Mesmo que dela venha um rir fingido,
Num teatro permanente, eu na plateia,
Vou ignorar se tem coração partido,
Antes que o meu se quebre de volta e meia.
Depois, não é receio que dentro guardo,
É aquele olhar felino e lascivo,
À tentação, estender a mão não tardo,
E morro em vida e volto do mar mais vivo.
Talvez seja Afrodite louca que se assanha,
Porque o amante não cobre a sua falta,
E mesmo que uma paixão fique e não venha,
De um alto monte a queda é sempre mais alta.
E sem se dar conta a paixão se embrenha
Nas veias. Porém, não me faz falta.

Uma oitava

Deixei usar palavras que alguém conforte,
São vãs águas que deslizam para o mar,
Que é vasto, e não são ditosas da sorte,
Então no assunto incerto que é o Amar...
Amor é uma palavra, pra mim somente,
Mas em gestos e feitos nobre se torna,
Já tenho o que atroz me confunde a mente,
É veneno que na fonte me entorna.

Vontade

Não sei o que mantém vivo o meu corpo,
Ignoro se detenho aquele calor,
De quando o sol de Verão tem quente o sopro,
Quando no céu se torna sedutor.
Se a terra no meu corpo lasso estivesse,
E nela remexesse, então buscava,
O que encurta na vida e me apetecesse,
Talvez nela de novo eu me encontrava.
Mas só uma vontade vale mais,
Que mil palavras juntas postas em verso,
São as vontades, luzes divinais
Qu’ iluminam quem tende a ser perverso,
E nos valores maiores sentimentais,
Vale mais quem se vira do avesso.

Dedicado a P...

O teu sorriso é mais puro do que o meu,
Porque mais do que tu eu corrompi,
Pensei forjar impérios, glória, apogeu,
Sonhei - promessas que nunca cumpri.
Ondula o teu cabelo jovem ainda,
Alegra-me vê-lo solto, rebelde ao vento,
Das duas almas a tua é a mais linda,
Porque sorris ingénua sem pensamento.
O teu Amor do que o meu é mais forte
Que é quase a luz que engole a escuridão,
Capaz de repelir a própria Morte
E libertar meu preso coração,
Escrevi este poema sentindo a sorte,
De não seres fruto da minha imaginação.

Ausência - Dedicado a M....

Ouvindo do piano um concerto,
Escrevo-te sem ter rumo pélago incerto,
Saio da masmorra do aperto,
À espreita que este fim esteja mais perto.
Não derradeiro fim que ao mundo leva,
Pra o nunca mais, que é mais misterioso,
Que em versos o sentimento escalde e ferva,
De ofício nobre, porém desgostoso.

Saio como se sai de madrugada,
Atordoado e preso ao sono doce,
Nem tenho olhado bem para minha amada,
Se ao menos o sono mais longo fosse...
Não podes contemplar cansado rosto,
Caricaturado em baços versos,
Sinto-me a sentinela que no seu posto,
Adormece quando guarda seres perversos.

Queixume não purifica uma alma,
contrariedade ao que leve alivia,
Também não tenho plantado a calma,
Construo o nada só durante o dia.
Enquanto a ceifa dura em terrenos,
Que o verde é cor de quem tão alto sonha,
Vejo ficarem os desejos pequenos,
Qual tristeza que em vida, néscio, ponha.

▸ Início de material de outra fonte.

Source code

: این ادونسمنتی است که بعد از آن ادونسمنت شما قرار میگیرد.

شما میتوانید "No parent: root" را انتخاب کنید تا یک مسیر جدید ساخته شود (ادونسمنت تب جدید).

Mas, ó mimosa flor, tu tens me dito,
Belas frases que pelo branco envias,
É como conhecer um antigo mito,
Ou canto de aves entrando p'las gelosias.
Perdão pedir é nobre mas não tanto,
Quando é norma ou padrão; assim te peço,
Perdão (riso) te peço no entanto,
Porque mesmo no escuro d' alguém não equeço.